_Enunciado_. Retoma el pasaje sobre el descubrimiento de Jesús en el Evangelio y continúalo a partir de su última oración.

El que así empiece a estudiar a Jesús en el Evangelio, dejará
cada vez más de encontrarlo raro. Entonces experimentará, no sin
sorpresa grande y creciente, lo que es creer en Él con fe viva,
como aquellos samaritanos. Entonces querrá conocerlo más y mejor
y buscará los demás Libros del Nuevo Testamento y los Salmos y
los Profetas y la Biblia entera, para ver cómo en toda ella el
Espíritu Santo nos lleva y nos hace admirar a Jesucristo como
Maestro y Salvador, enviado del Padre y Centro de las divinas
Escrituras, en Quien habrán de unirse todos los misterios
revelados (Juan 12, 32) y todo lo creado en el cielo y en la
tierra (Ef., 1, 10). Es, como vemos, cuestión de hacer un
descubrimiento propio. Un fenómeno de experiencia y de
admiración. Todos cuantos han hecho ese descubrimiento, como
dice Dom Galliard, declaran que tal fue el más dichoso y grande
de sus pasos en la vida. Dichosos también los que podamos, como
la Samaritana, contribuir por el favor de Dios a que nuestros
hermanos reciban tan incomparable bien.

_Fragmentos de datos_.
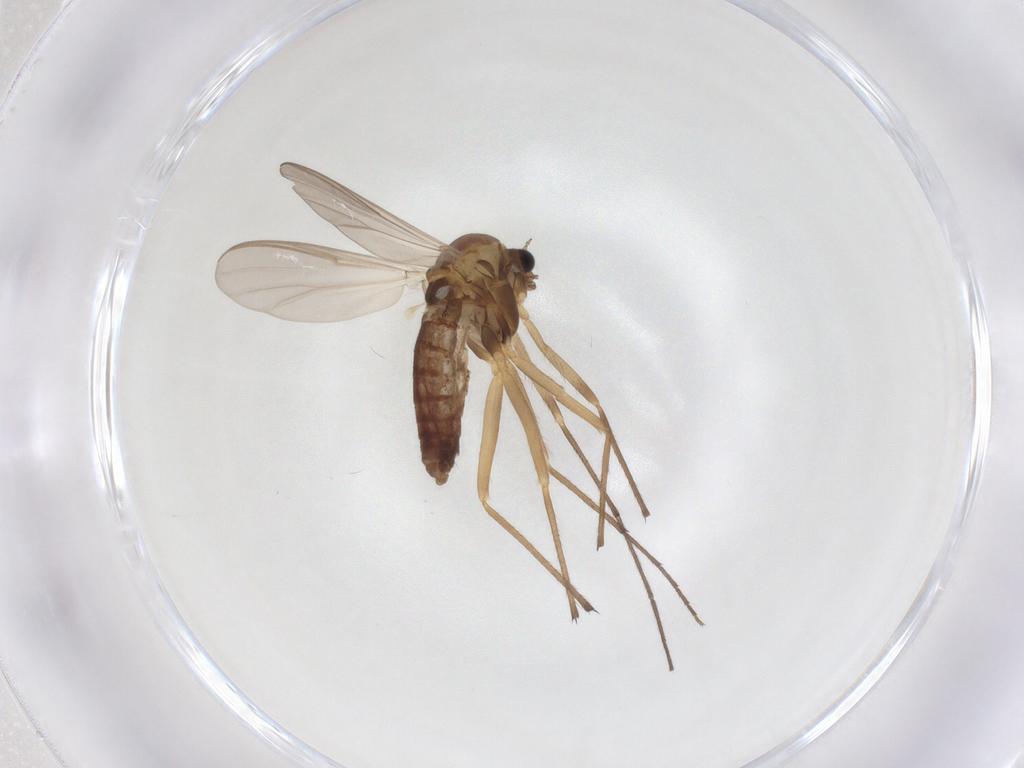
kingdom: Animalia
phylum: Arthropoda
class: Insecta
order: Diptera
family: Chironomidae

_Resultado_.
El amor lee entre líneas. Imaginemos que un extraño vio en una
carta ajena este párrafo: "Cuida tu salud, porque si no, voy a
castigarte". El extraño puso los ojos en la idea de este castigo
y halló dura la carta. Mas vino luego el destinatario de ella,
que era el hijo a quien su padre le escribía, y al leer esa
amenaza de castigarle si no se cuidaba, se puso a llorar de
ternura viendo que el alma de aquella carta no era la amenaza
sino el amor siempre despierto que le tenía su padre, pues si le
hubiera sido indiferente no tendría ese deseo apasionado de que
estuviera bien de salud.
Nuestras notas y comentarios, después de dar la exégesis
necesaria para la inteligencia de los pasajes en el cuadro
general de la Escritura —como hizo Felipe con el ministro de la
reina pagana (Hech., 8, 30 s. y nota)— se proponen ayudar a que
descubramos (usando la visión de aquel hijo que se sabe amado y
no la desconfianza del extraño) los esplendores del espíritu que
a veces están como tesoros escondidos en la letra. San Pablo, el
más completo ejemplar en esa tarea apostólica, decía, confiando
en el fruto, estas palabras que todo apóstol ha de hacer suyas:
"Tal confianza para con Dios la tenemos en Cristo; no porque
seamos capaces por nosotros mismos... sino que nuestra capacidad
viene de Dios..., pues la letra mata, mas el espíritu da vida"
(II Cor., 3, 4-6).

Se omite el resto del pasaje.